_Brano_
L’offerta di pace di Carlo non contemplava l’Italia, come se non esistesse. Tornando a Carlo I imperatore, dai sentimenti che rivelano le sue lettere al Kaiser, si capisce perché l’offerta di pace di compromesso non contemplasse in alcun modo “il malefico nemico ereditario”. Essa, fatta in segreto dal principe Sisto di Borbone, cognato dell’imperatore ed ufficiale nell’esercito belga, offriva ai franco-inglesi lo sgombero del Belgio occupato, la restituzione alla Francia dell’Alsazia-Lorena occupata dai tedeschi con compensi alla Germania ad opera della stessa Austria (Galizia, parte della Polonia elevata a Regno sotto tutela tedesca), il mantenimento della Duplice Monarchia accanto ad un Regno degli Slavi del Sud sotto sua tutela, con uno sbocco al mare per la Serbia. Per l’Italia si limitava ad augurarsi la mediazione della Francia e l’Inghilterra. Il significato di questa richiesta di “mediazione” resta oscuro. La trattativa fallì perché, pur considerata interessante dai franco-inglesi, non concedeva assolutamente nulla all’alleato italiano, che al tempo non aveva ancora subito la pesante sconfitta di Caporetto (fine ottobre del 1917). Il presidente del consiglio francese, disse alla Camera, il 12 ottobre 1917, che la Francia non poteva accettare un’offerta “qui lassait volontairement de côté l’Italie”. Informato dai francesi, Sidney Sonnino, ministro italiano degli esteri, rifiutò di prendere in considerazione qualsiasi proposta di pace che non riconoscesse all’Italia quanto si erano impegnate a riconoscerle Francia, Gran Bretagna e Russia in caso di vittoria (con il Patto di Londra del 1915, che comunque non prevedeva la dissoluzione dell’Austria-Ungheria).

_Compito_
Elenca tutte le persone che il brano sull'offerta di pace di Carlo I indica con un nome proprio. Le voci riportate qui non hanno alcun legame con il brano.

_Dati registrati_
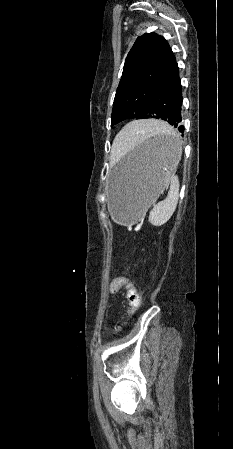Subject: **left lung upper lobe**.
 Returning a JSON list of instances; mask_svg holds the SVG:
<instances>
[{"label": "left lung upper lobe", "mask_w": 233, "mask_h": 449, "mask_svg": "<svg viewBox=\"0 0 233 449\" xmlns=\"http://www.w3.org/2000/svg\"><path fill=\"white\" fill-rule=\"evenodd\" d=\"M178 69L166 39L156 33L139 37L128 53L113 103L111 126L145 118L155 94Z\"/></svg>", "instance_id": "5c2ea615"}]
</instances>
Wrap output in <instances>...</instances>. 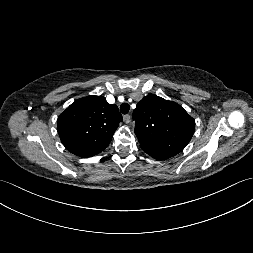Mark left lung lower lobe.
I'll use <instances>...</instances> for the list:
<instances>
[{
    "mask_svg": "<svg viewBox=\"0 0 253 253\" xmlns=\"http://www.w3.org/2000/svg\"><path fill=\"white\" fill-rule=\"evenodd\" d=\"M147 153V152H146ZM148 155L152 156L153 158L155 159H167V158H170L168 156H165V155H162V154H159V153H147Z\"/></svg>",
    "mask_w": 253,
    "mask_h": 253,
    "instance_id": "left-lung-lower-lobe-1",
    "label": "left lung lower lobe"
}]
</instances>
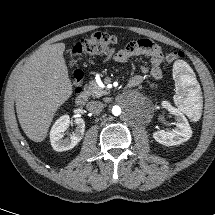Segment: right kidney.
<instances>
[{
  "mask_svg": "<svg viewBox=\"0 0 215 215\" xmlns=\"http://www.w3.org/2000/svg\"><path fill=\"white\" fill-rule=\"evenodd\" d=\"M74 122L77 126L71 136L66 139H63V137L71 123L68 115L61 116L52 126L50 131V141L55 151L61 152L70 150L82 139L85 131V122L82 118H75Z\"/></svg>",
  "mask_w": 215,
  "mask_h": 215,
  "instance_id": "obj_1",
  "label": "right kidney"
}]
</instances>
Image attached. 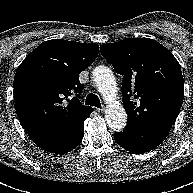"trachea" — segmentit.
Masks as SVG:
<instances>
[{
    "mask_svg": "<svg viewBox=\"0 0 193 193\" xmlns=\"http://www.w3.org/2000/svg\"><path fill=\"white\" fill-rule=\"evenodd\" d=\"M85 105L94 106L97 108H101L100 100L97 95L91 93L87 96Z\"/></svg>",
    "mask_w": 193,
    "mask_h": 193,
    "instance_id": "trachea-1",
    "label": "trachea"
}]
</instances>
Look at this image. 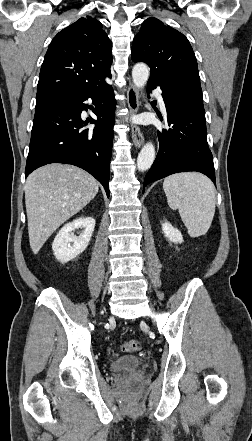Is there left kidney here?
I'll use <instances>...</instances> for the list:
<instances>
[{
  "label": "left kidney",
  "mask_w": 252,
  "mask_h": 441,
  "mask_svg": "<svg viewBox=\"0 0 252 441\" xmlns=\"http://www.w3.org/2000/svg\"><path fill=\"white\" fill-rule=\"evenodd\" d=\"M162 231L166 238L173 243H182L183 236L181 232L174 228L169 222H165L162 224Z\"/></svg>",
  "instance_id": "left-kidney-1"
}]
</instances>
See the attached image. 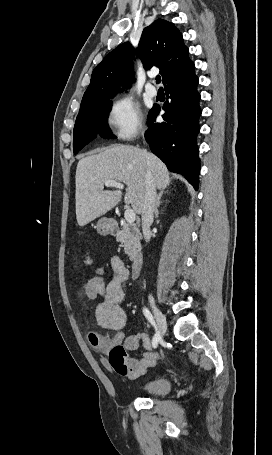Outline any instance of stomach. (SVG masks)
<instances>
[{"label":"stomach","instance_id":"stomach-1","mask_svg":"<svg viewBox=\"0 0 272 455\" xmlns=\"http://www.w3.org/2000/svg\"><path fill=\"white\" fill-rule=\"evenodd\" d=\"M113 228H114V224L111 219L101 218L98 221L97 232L100 235H103V236L108 235L109 233H111L113 231Z\"/></svg>","mask_w":272,"mask_h":455}]
</instances>
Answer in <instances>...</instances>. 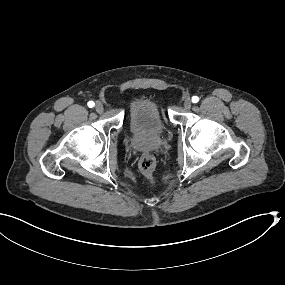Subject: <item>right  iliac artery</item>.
I'll return each mask as SVG.
<instances>
[{"label":"right iliac artery","mask_w":285,"mask_h":285,"mask_svg":"<svg viewBox=\"0 0 285 285\" xmlns=\"http://www.w3.org/2000/svg\"><path fill=\"white\" fill-rule=\"evenodd\" d=\"M88 106H89L90 108H93V107L95 106V103H94L93 101H89V102H88Z\"/></svg>","instance_id":"obj_1"}]
</instances>
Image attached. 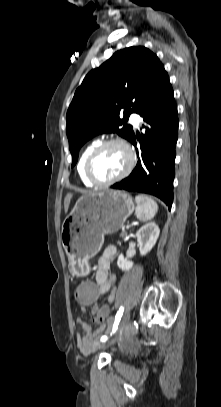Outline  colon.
Instances as JSON below:
<instances>
[{"instance_id": "1", "label": "colon", "mask_w": 221, "mask_h": 407, "mask_svg": "<svg viewBox=\"0 0 221 407\" xmlns=\"http://www.w3.org/2000/svg\"><path fill=\"white\" fill-rule=\"evenodd\" d=\"M99 283H96L94 277H84L82 283H75L73 298L76 300L77 306H81L86 310L88 306L96 305L97 300L100 299ZM111 316V307L104 305L101 307L100 312L95 314L97 321L106 322Z\"/></svg>"}]
</instances>
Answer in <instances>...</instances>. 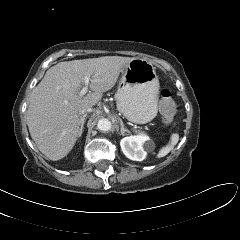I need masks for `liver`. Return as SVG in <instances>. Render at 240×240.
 I'll return each mask as SVG.
<instances>
[{
    "instance_id": "obj_1",
    "label": "liver",
    "mask_w": 240,
    "mask_h": 240,
    "mask_svg": "<svg viewBox=\"0 0 240 240\" xmlns=\"http://www.w3.org/2000/svg\"><path fill=\"white\" fill-rule=\"evenodd\" d=\"M135 58L104 56L60 62L47 70L34 88L27 110V125L37 148L57 161L74 147L79 130L80 111L93 107L103 92L113 88L120 72ZM85 76L91 77L93 92L80 96Z\"/></svg>"
}]
</instances>
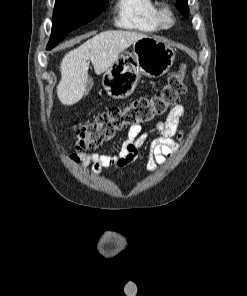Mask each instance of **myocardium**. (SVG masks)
I'll return each instance as SVG.
<instances>
[{
	"instance_id": "1",
	"label": "myocardium",
	"mask_w": 247,
	"mask_h": 296,
	"mask_svg": "<svg viewBox=\"0 0 247 296\" xmlns=\"http://www.w3.org/2000/svg\"><path fill=\"white\" fill-rule=\"evenodd\" d=\"M158 22L161 28L169 29L175 23V17L172 10L168 6L158 8Z\"/></svg>"
}]
</instances>
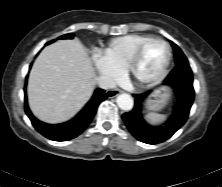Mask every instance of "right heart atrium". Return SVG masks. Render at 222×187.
Wrapping results in <instances>:
<instances>
[{
    "instance_id": "1",
    "label": "right heart atrium",
    "mask_w": 222,
    "mask_h": 187,
    "mask_svg": "<svg viewBox=\"0 0 222 187\" xmlns=\"http://www.w3.org/2000/svg\"><path fill=\"white\" fill-rule=\"evenodd\" d=\"M93 62L99 75L106 81L114 82L119 78L121 71L101 55L94 56Z\"/></svg>"
}]
</instances>
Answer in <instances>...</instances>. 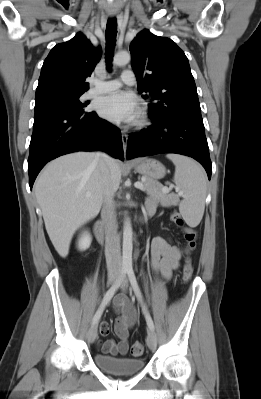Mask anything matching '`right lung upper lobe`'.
I'll use <instances>...</instances> for the list:
<instances>
[{"label": "right lung upper lobe", "instance_id": "obj_1", "mask_svg": "<svg viewBox=\"0 0 261 399\" xmlns=\"http://www.w3.org/2000/svg\"><path fill=\"white\" fill-rule=\"evenodd\" d=\"M100 56V48H94L81 33L53 47L43 63L35 101L83 94L89 88L85 79L91 75Z\"/></svg>", "mask_w": 261, "mask_h": 399}]
</instances>
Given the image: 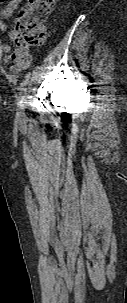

_Risultato_
- Carlo I
- Sisto di Borbone
- Sidney Sonnino